Anahola resident Hale Mawae asked whether OHA will use money from the settlement to continue its support for Kau Inoa, a Native Hawaiian voter registration drive that currently has 80,000 registrants, according to OHA’s website.

Many sovereignty activists believe that Kau Inoa is linked to the Akaka Bill, which would recognize Native Hawaiians as indigenous to the U.S., place them under the control of the Bureau of Indian Affairs and extinguish all claims to independence.

Through its support for Kau Inoa, many fear that OHA is positioning itself to become the governing entity for the Hawaiian Nation outlined in the Akaka Bill.

Scheuer acknowledged that some of the settlement funds very well could be used for Kau Inoa, but said OHA also has funded other independence initiatives.

Van Dyke said he hopes the state Supreme Court decision ‘will energize the process of resolving these (ceded lands ownership) claims. The Akaka Bill is one method for that because it would creative a Native Hawaiian entity and facilitate negotiations with the United States.’

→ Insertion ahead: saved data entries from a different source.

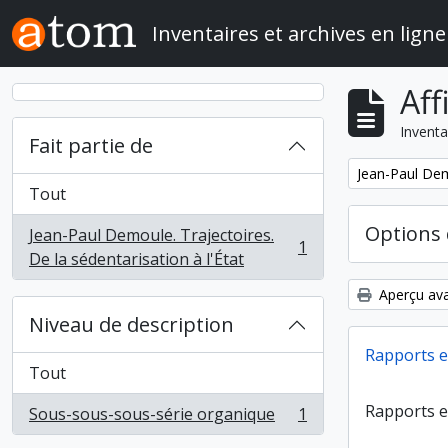
Skip to main content
Inventaires et archives en ligne
Aff
Inventa
Fait partie de
Remove filter:
Jean-Paul Demo
Tout
Options 
Jean-Paul Demoule. Trajectoires.
1
, 1 résultats
De la sédentarisation à l'État
Aperçu ava
Niveau de description
Rapports e
Tout
Rapports e
Sous-sous-sous-série organique
1
, 1 résultats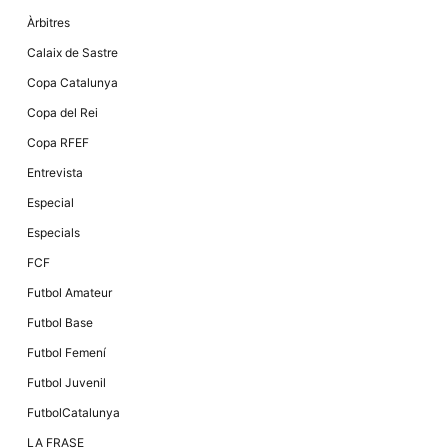
Màrqueting
En compartir
Àrbitres
els teus
interessos i
Calaix de Sastre
comportament
mentre
Copa Catalunya
navegues pel
nostre lloc
Copa del Rei
web
incrementes
Copa RFEF
la possibilitat
de mirar
Entrevista
només
anuncis,
Especial
ofertes i
contingut
Especials
personalitzat.
FCF
Futbol Amateur
Futbol Base
Futbol Femení
Futbol Juvenil
FutbolCatalunya
LA FRASE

He said the court’s decision ‘makes it clear action has to take place because it freezes land and prevents the state from doing what it might want.’

He noted that similar situations occurred prior to settlement of land claims with Alaska Natives, the Maori in New Zealand and Pueblo Indians in the American Southwest.

Blaisdell thinks the matter should be resolved through the internationally recognized process of self-determination for persons of occupied nations — a process he contends was wrongfully denied Hawaiians during the statehood vote.

Blaisdell said he and others plan to ask legislators to return Hawai’i to the United Nations list of non-self-governing nations, which would allow Hawaiians to decide whether they want to be incorporated within the U.S., independent or ‘freely associate with another country, such as Palau or the Federated States of Micronesia.’ During the statehood vote, only the first option was offered.

Take the money and take charge

Other Hawaiians feel the time is ripe to push for independence.

‘I think our kanaka people should realize we have an opportunity to reclaim it all if they support the Reinstated Hawaiian Nation process, rather than just a portion of it,’ Noa said.

‘We’re coming for our land,’ Ka`iulani Huff, a pro-independence Kauai resident told OHA representatives at the meeting on her home island. ‘You’re gonna settle for the pennies. We’re gonna get it all.’